Les concerts Série prestige au Gesù de la 30e édition du Festival Nuits d’Afrique (12–24 juillet 2016) ont célébré la nickelharpa, instrument médiéval suédois à cordes frottées et la kora, instrument ouest-africain, l’un des ancêtres de la harpe. Deux concerts ont été consacrés à ces deux instruments antiques lors des deux soirées du 23 et du 24 juillet. Deux voyages fascinants dans l’univers envoûtant des musiques du monde.
Le premier concert a été donné par l’Espagnole Ana Alcaide (voix, nickelharpa) accompagnée par l’Allemand Rainer Seiferth (guitare) et l’Américain Bill Cooley (oud, psalterium, percussion). Avec ses envolées lyriques naturelles, Ana Alcaide a enchaîné les balades à travers le répertoire des cantiques médiévaux, ses légendes, ses mythes et ses histoires d’amour captivantes. Ses compositions rendent hommage notamment à sa ville d’adoption Tolède, qui a vu grandir en elle la passion pour la musique et plus particulièrement pour la nickelharpa dont elle a fait la découverte lors d’un séjour d’études en Suède.

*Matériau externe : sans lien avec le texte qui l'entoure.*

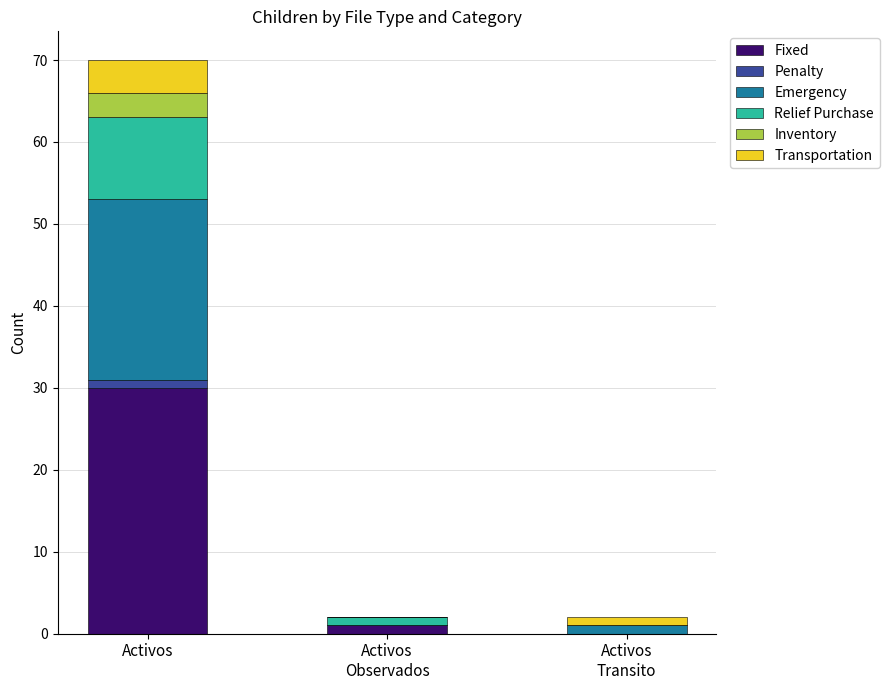

What is the maximum value for Fixed?

30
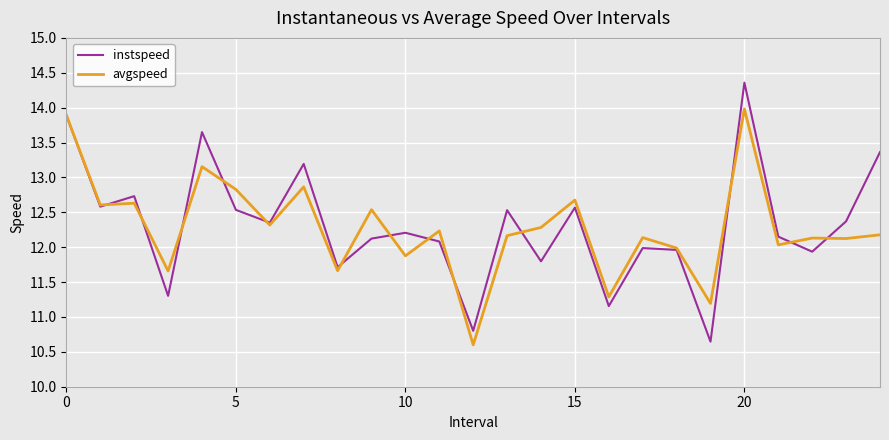

Rank the series by their maximum value, from highest to lowest.

instspeed, avgspeed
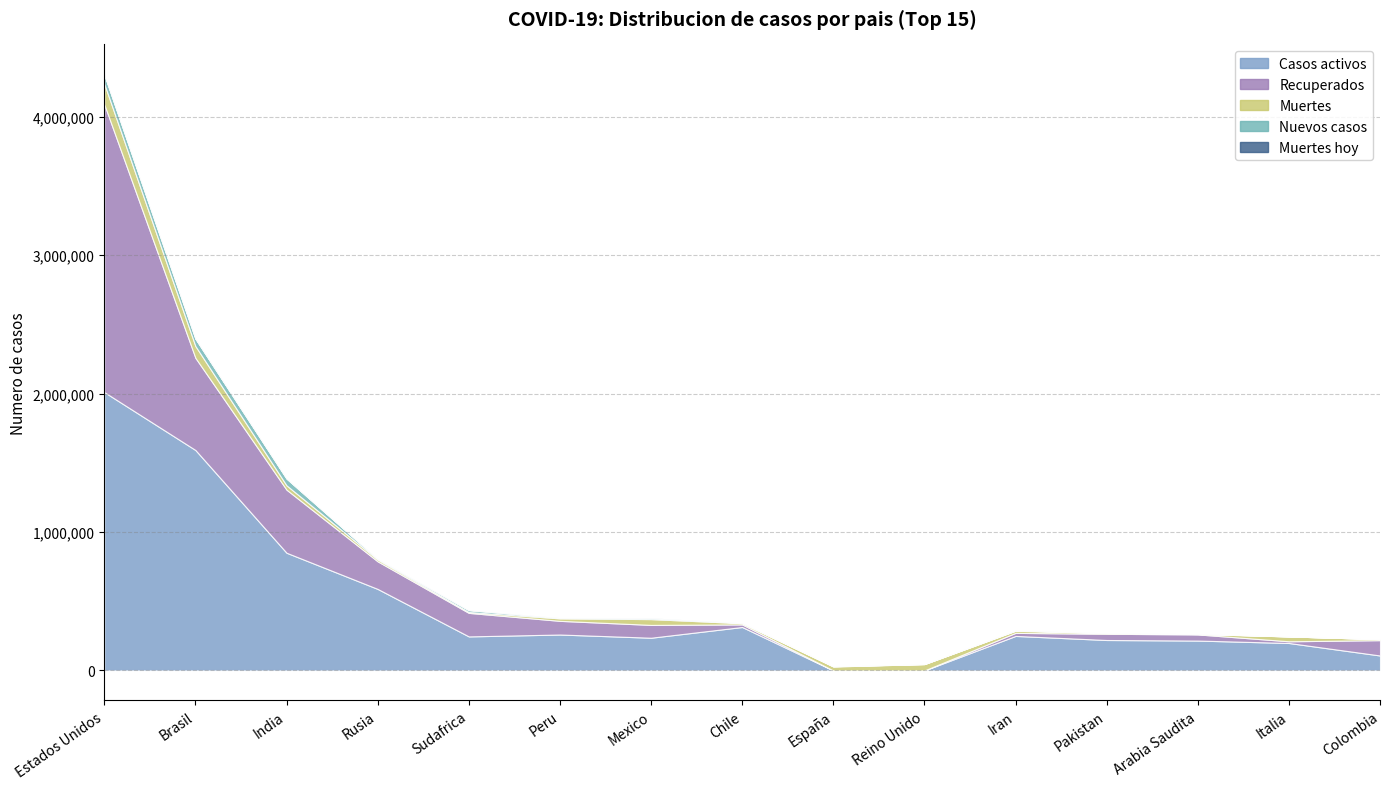

Is it true that Casos activos equals 403900 at Mexico?

False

L’identité multiculturelle de Tolède inspire grandement le répertoire d’Ana Alcaide. Elle réserve une place de choix au patrimoine séfarade qui a marqué l’histoire de cette cité aux trois cultures – chrétienne, juive et musulmane. L’exemple le plus éloquent est son album Como la Luna y el Sol dont elle a chanté quelques pièces lors de cette première rencontre avec le public montréalais, qui a été conquis par la grâce de l’artiste. Ana Alcaide adore s’aventurer dans les espaces extrêmement diversifiés des musiques traditionnelles (nordiques, celtiques, bulgares, perses, etc.), comme elle l’a souligné dans ses échanges très spontanés avec la salle, affirmant sa soif permanente de découvertes musicales.
La nuit de la kora
La kora a été la vedette incontestée de la dernière soirée des Nuits d’Afrique. Les organisateurs ont vu juste. Quoi de plus éloquent pour clore en apothéose ce grand rendez-vous de la musique du monde ! Deux illustres joueurs de cet instrument à 21 cordes ont été invités à faire voyager le public à travers les sonorités cristallines de cet exemple par excellence du patrimoine artistique et culturel africain. Morikeba Kouyaté, virtuose sénégalais basé à La Nouvelle-Orléans, est célèbre pour sa parfaite maîtrise de la kora et pour sa grande habileté dans l’art du conte oral. Zal Sissokho est un artiste montréalais dont l’un des ancêtres sénégalais fut le premier joueur de la kora de l’histoire.
Ce concert était un bel hommage aux expressions ancestrales de la culture africaine grâce au mariage équilibré que les deux artistes ont pu réussir entre les deux dimensions : la musique de la kora et la communication de l’héritage de leur tradition orale.
Par leur grande sensibilité musicale, la douce mélancolie envoûtante propre au chant africain, les contes et bonnes paroles qu’ils ont pris soin d’insérer entre les morceaux musicaux, les deux artistes ont su, chacun à sa manière, créer l’ambiance favorable pour faire passer merveilleusement le message d’amour et de rapprochement que véhiculent les fêtes de la musique du monde à travers la planète. On en a vraiment besoin par les temps qui courent.